Khorrami is a partner at the Law Firm, a California limited partnership based in Los Angeles. On June 17, 2009, Hamilton and the Law Firm entered into a Credit Agreement, pursuant to which the Law Firm was provided with a $6 million revolving credit facility with a maturity date of June 12, 2012. See Dkt. 108. The money borrowed by the Law Firm under this credit facility was secured by Collateral, defined in Section 1.20 to mean:
[A]ll property and proceeds thereof now owned or hereafter acquired by [the Law Firm] or any other Person who has granted Lien to [Hamilton], in or upon which a Lien hereafter exists in favor of [Hamilton], as security for the Obligations.See id. at 6. The Law Firm provided Hamilton with a $6 million note (see Dkt. 111), and the Collateral was secured pursuant to a Security Agreement. See Dkt. 110. Khorrami also personally guaranteed the Law Firm's payment obligations under the Credit Agreement. See Dkt. 5. These contracts are collectively referred to in the Credit Agreement as the "Transaction Documents." See Dkt. 108 at 14.

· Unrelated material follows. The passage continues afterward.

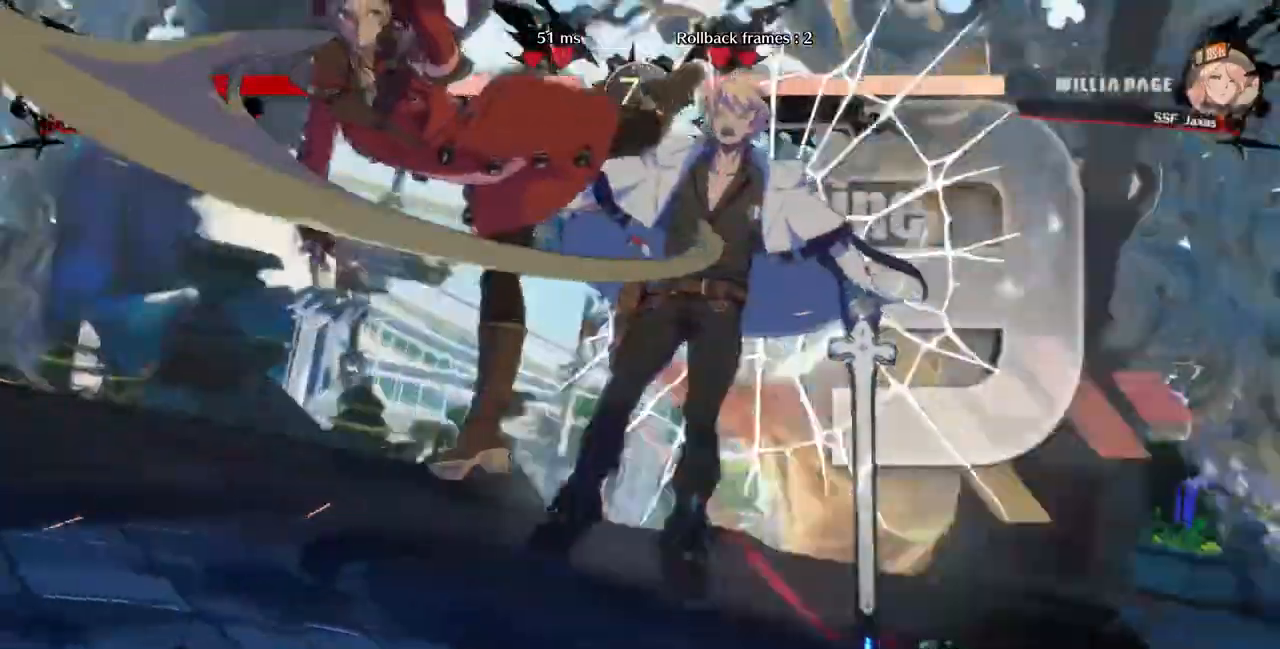
{"buttons": ["DPAD_DOWN", "DPAD_LEFT"], "events": [[440, "DPAD_LEFT", "down"], [480, "DPAD_DOWN", "down"]]}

Section 2.5(a) of the Credit Agreement provides that the amount borrowed carries interest "at a rate equal to the lesser of 24% per annum and the Maximum Rate (which interest accruing at the Maximum Rate shall compound at the maximum frequency permitted under Applicable Law)." See id. at 15. Maximum Rate is defined in Section 1.61 as "the maximum rate or amount of interest that Lender is allowed to contract for, charge, take, reserve or receive under Applicable Law." See id. at 11. Section 2.5(c) provides that "[a]t all times after the occurrence and during the continuation of any Event of Default, interest shall be payable on demand. If interest in excess of the Maximum Rate is at any time received by [Hamilton], as determined by a court of competent jurisdiction, such excess shall be applied against other outstanding Obligations." See id. at 15. Section 2.5(d) provides that "[a]t the option of Lender, following any Event of Default and to the extent permitted by Applicable Law, all Obligations shall bear interest at the per annum rate set forth in Section 2.5 plus 11% (the "Default Rate") until paid, regardless of whether such payment is made before or after entry of a judgment, provided that the Default Rate shall never exceed the Maximum Rate." See id.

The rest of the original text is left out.